The good news is that testing for radon is easy and affordable and will provide the information needed to remove radon if necessary. It is wise to request radon test results before buying a home or if when living in a home that has never been tested for radon. This map created by the EPA uses color coding to show radon levels in different parts of the country. Official testing by a certified radon measurement professional takes anywhere from two days to three months or a year, depending on the initial results. Professionals position a radon tracking device in the lowest lived-in level of the home to measure the home’s radon levels.

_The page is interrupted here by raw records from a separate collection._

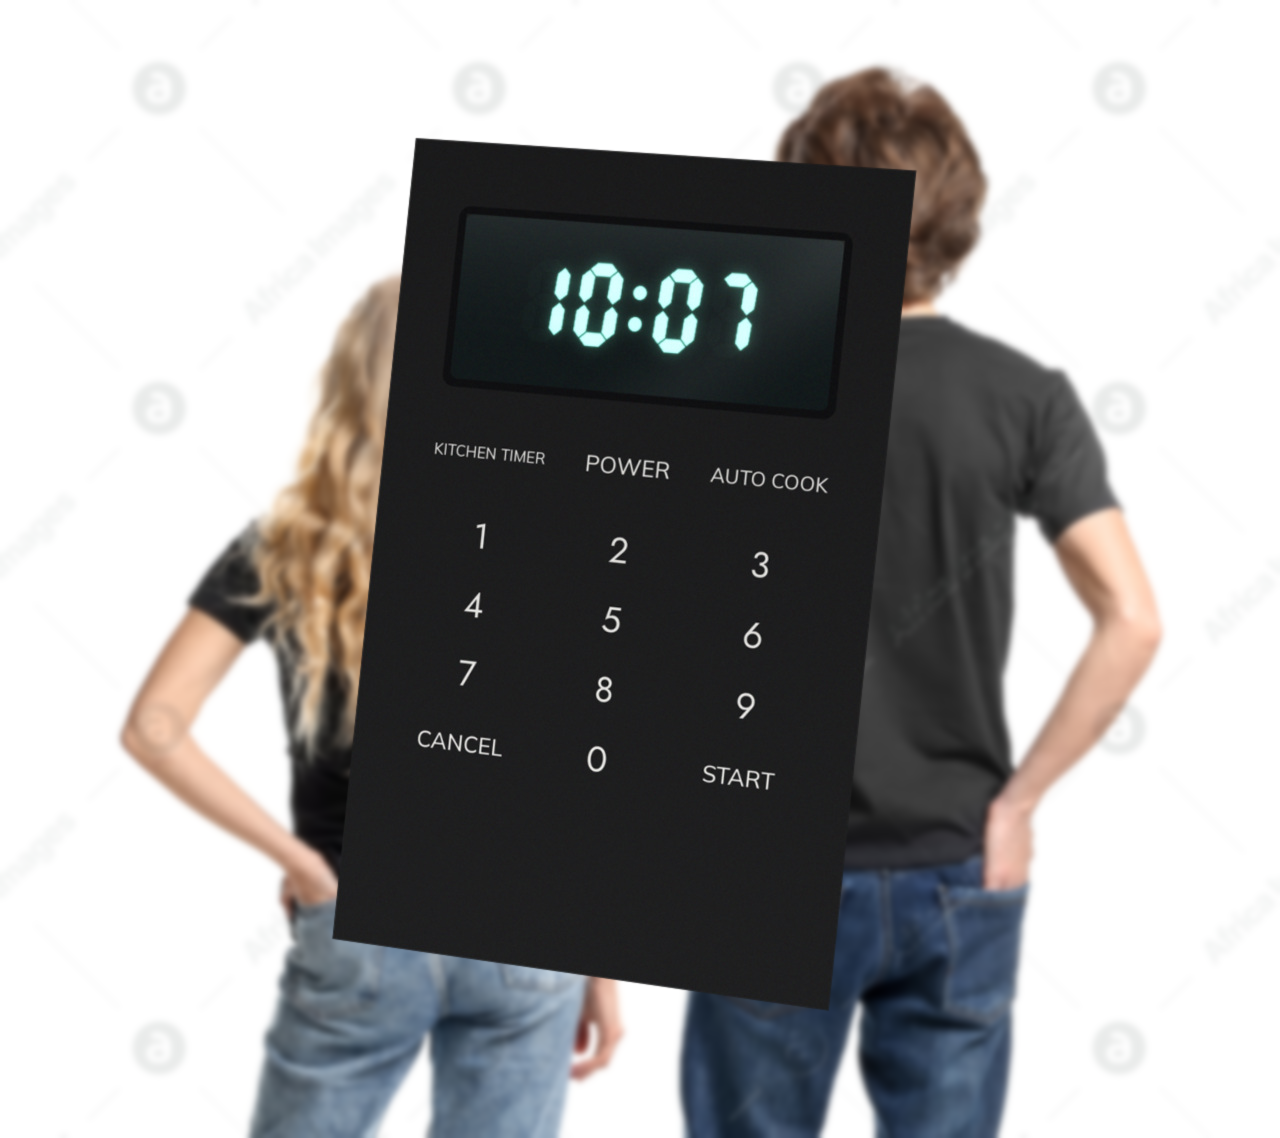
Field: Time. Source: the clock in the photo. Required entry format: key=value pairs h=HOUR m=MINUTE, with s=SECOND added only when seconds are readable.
h=10 m=7
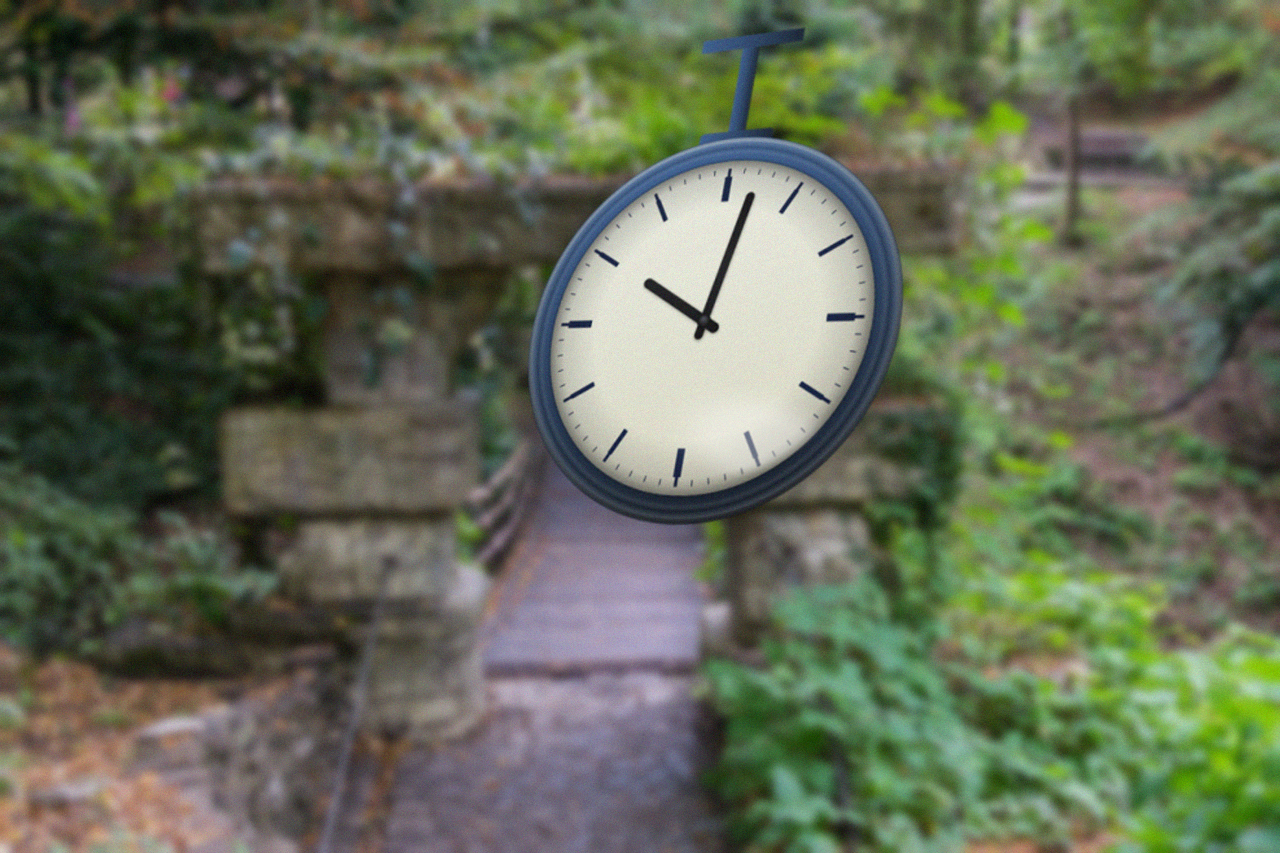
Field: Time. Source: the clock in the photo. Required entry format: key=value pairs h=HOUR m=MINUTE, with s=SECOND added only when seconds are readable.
h=10 m=2
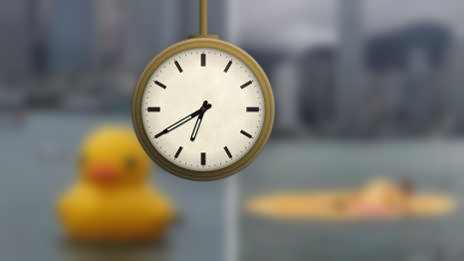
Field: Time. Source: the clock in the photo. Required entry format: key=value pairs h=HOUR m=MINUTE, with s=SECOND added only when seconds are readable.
h=6 m=40
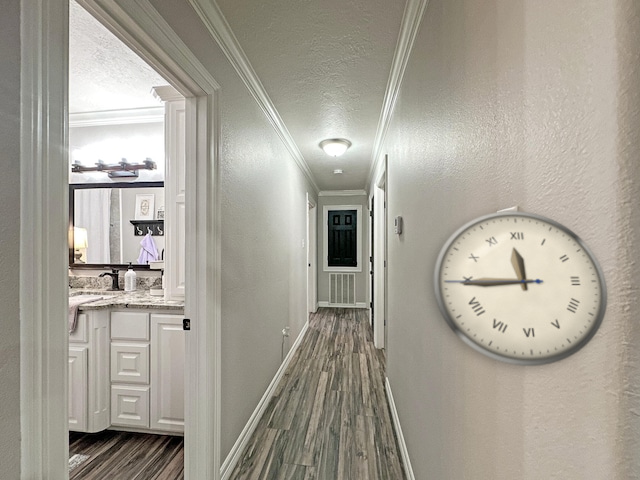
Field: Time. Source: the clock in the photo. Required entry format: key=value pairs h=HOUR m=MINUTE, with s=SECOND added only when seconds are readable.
h=11 m=44 s=45
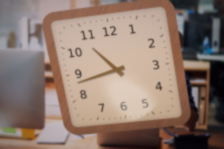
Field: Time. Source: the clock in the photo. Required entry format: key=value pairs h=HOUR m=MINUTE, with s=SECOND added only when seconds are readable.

Radon is measured by its rate of decay, in units called "curies." Testing determines the levels of radon in the air. The EPA has determined a radon level of 4 picocuries per liter (4 pCi/l) or higher poses a notable health risk and means it’s time to take action. If testing reveals high levels of radon, longer tests—sometimes up to a year—may be required. Radon reduction measures, or “mitigation,” are solutions that remove the radon from homes. The first step is testing because radon is odorless, invisible, undetectable by the human eye and has no taste. If a radon test is positive, a home may also require radon mitigation services. Several factors affect the cost of radon testing.
Device and location
Radon measuring devices are generally either active or passive. Costs for testing vary, depending on the type of device, the part of the country where the testing is occurring, the testing company’s overhead and other factors. Here are some examples of cost:
Radon testing by Master Home Inspectors in Tinley Park, Illinois: $275
- $75 discount when purchased with a $300 home inspection for a total cost of $500
Radon testing by Total Home Inspection Services in Wadsworth, Ohio: $125
48-hour test using the AirCat constant monitoring system
- 20 percent discount for military service members; 15 percent discount for first responders and teachers; 10 percent discount for first-time home buyers
Radon testing by Plumb & Square Home Inspections in Boulder, Colorado: $150
- $50 discount when purchased with a $250 home inspection for a total cost of $350
Radon testing by Record Home Inspections in Hasbrouck Heights, New Jersey: $125
Radon testing by Inspections Plus, Inc in Minneapolis, Minnesota: $150 when purchased with a complete home inspection
- Solo radon testing may cost more.
Many radon measurement professionals are also certified home inspectors. Companies often offer a bundle of services at a lower cost per service than if each test or inspection is purchased individually. Here are examples of savings from Total Home Inspection Services:
Home Inspection (for homes up to 3,500 square feet) and radon gas test: $435, which is a savings of $50
Home Inspection (for homes up to 3,500 square feet), radon gas test and termite inspection: $490, which is a savings of $75
- Home Inspection (for homes up to 3,500 square feet), radon gas test, termite inspection, and well flow and potability investigation: $590, which is a savings of $95
Some radon testing companies charge additional travel fees if the house or building to be tested is outside of their standard service range. Inspections Plus, Inc, for example, provides service to properties within a 150-mile radius of its shop and charges 50 cents per mile outside of that radius.